Im vorherigen Abschnitt haben wir 23 Gesamtsysteme vorgestellt, die unseres Erachtens plausible Kandidaten für die nächste Umfrage sind. Damit diese nicht zu unübersichtlich wird, schlagen wir vor, zu den 16 Gesamtsystemen, die entweder auf ‑ey oder ‑ei basieren, eine zweistufige Diskussion und Vorabstimmung durchzuführen – zuerst bezüglich der vier Adjektivkontexte, danach unter Hinzunahme der letzten beiden Anwendungskontexte. Dabei könnten einige dieser 16 Gesamtsysteme wegfallen, wodurch die nächste Umfrage übersichtlicher würde. Die 7 übrigen, sehr unterschiedlichen Gesamtsysteme, die weder auf ‑ey noch auf ‑ei basieren, diskutieren wir nicht extra, damit die Diskussion sich nicht zu sehr hinzieht und zu unübersichtlich wird – außer es wird dafür gestimmt, auch sie in die Diskussion aufzunehmen.

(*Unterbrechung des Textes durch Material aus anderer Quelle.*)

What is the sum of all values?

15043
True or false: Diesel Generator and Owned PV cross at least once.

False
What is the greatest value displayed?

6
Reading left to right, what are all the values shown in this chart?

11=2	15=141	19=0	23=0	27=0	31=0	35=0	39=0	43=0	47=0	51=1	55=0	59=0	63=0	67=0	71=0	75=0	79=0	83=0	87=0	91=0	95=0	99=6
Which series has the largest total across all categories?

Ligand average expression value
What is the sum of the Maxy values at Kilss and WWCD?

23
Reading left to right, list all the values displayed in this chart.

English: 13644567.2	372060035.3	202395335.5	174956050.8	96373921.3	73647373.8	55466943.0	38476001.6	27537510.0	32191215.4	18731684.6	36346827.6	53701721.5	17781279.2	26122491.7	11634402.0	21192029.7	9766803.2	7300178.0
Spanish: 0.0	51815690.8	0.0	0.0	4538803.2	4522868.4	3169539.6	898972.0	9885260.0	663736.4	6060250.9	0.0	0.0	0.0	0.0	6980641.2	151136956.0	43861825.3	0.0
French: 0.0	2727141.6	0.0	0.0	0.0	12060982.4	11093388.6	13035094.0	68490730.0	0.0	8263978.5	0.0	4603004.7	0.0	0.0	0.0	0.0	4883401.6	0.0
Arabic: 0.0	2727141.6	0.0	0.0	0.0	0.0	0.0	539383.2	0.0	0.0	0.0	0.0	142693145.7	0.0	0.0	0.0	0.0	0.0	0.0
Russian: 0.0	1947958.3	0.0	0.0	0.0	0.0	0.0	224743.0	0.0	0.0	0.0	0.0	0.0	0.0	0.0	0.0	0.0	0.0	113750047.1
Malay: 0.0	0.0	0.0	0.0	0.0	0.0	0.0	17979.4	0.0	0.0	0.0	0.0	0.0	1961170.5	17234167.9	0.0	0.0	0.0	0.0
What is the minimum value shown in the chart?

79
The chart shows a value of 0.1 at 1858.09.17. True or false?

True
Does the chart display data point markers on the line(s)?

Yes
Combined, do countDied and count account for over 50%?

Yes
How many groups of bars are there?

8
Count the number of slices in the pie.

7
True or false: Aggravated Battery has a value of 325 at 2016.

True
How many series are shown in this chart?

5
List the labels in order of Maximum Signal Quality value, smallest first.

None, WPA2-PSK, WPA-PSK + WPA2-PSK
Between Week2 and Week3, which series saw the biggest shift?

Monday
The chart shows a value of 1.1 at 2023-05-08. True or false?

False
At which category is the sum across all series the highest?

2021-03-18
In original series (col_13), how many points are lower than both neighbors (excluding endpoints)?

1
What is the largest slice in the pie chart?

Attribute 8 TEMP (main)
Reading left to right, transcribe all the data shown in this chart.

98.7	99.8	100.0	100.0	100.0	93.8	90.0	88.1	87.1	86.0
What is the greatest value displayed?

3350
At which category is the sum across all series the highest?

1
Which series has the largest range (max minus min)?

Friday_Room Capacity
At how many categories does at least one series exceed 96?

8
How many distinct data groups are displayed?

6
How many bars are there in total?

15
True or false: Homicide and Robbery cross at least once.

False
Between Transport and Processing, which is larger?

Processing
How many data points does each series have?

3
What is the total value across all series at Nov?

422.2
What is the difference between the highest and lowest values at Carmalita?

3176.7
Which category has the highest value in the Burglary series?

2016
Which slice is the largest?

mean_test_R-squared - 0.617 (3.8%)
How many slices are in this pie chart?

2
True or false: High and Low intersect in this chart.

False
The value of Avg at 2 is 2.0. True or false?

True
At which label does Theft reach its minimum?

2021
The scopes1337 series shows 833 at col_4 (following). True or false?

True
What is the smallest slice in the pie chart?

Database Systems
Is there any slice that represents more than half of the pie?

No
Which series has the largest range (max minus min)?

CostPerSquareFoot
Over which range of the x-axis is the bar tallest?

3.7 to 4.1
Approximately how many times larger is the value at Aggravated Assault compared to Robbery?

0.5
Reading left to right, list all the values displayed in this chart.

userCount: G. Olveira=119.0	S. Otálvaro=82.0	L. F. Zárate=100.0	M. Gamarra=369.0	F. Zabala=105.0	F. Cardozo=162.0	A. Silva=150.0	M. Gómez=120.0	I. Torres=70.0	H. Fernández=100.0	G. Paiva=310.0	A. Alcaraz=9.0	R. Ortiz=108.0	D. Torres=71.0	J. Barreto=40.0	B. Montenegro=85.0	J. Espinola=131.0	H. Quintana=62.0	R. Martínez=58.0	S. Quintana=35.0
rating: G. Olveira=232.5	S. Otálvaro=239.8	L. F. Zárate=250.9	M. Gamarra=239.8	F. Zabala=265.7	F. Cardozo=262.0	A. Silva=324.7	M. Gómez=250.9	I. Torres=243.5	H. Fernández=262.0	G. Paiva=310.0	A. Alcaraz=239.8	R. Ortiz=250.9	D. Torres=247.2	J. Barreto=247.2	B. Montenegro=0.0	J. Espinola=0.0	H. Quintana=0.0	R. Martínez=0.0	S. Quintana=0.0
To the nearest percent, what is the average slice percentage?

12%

Wir halten es für denkbar, dass trotz der Erläuterungen im vorherigen Abschnitt für manche Teilnehmerne unserer Diskussionen nicht ganz nachvollziehbar ist, wie wir auf die 23 Gesamtsysteme gekommen sind. Falls es dazu Rückfragen gibt, werden wir diese gerne in den Diskussionsforen beantworten. Falls mindestens zwei Personen auch nach einem diesbezüglichen Austausch mit der Vorauswahl von 23 Gesamtsystemen oder dem hier skizzierten weiteren Vorgehen nicht einverstanden sein sollten, würden wir stattdessen eine detailliertere Diskussion zu den Gesamtsystemen anleiten. Darin könnten auch noch weitere Gesamtsysteme eingebracht werden, die mit den Ergebnissen dieser ersten Umfrage kompatibel sind.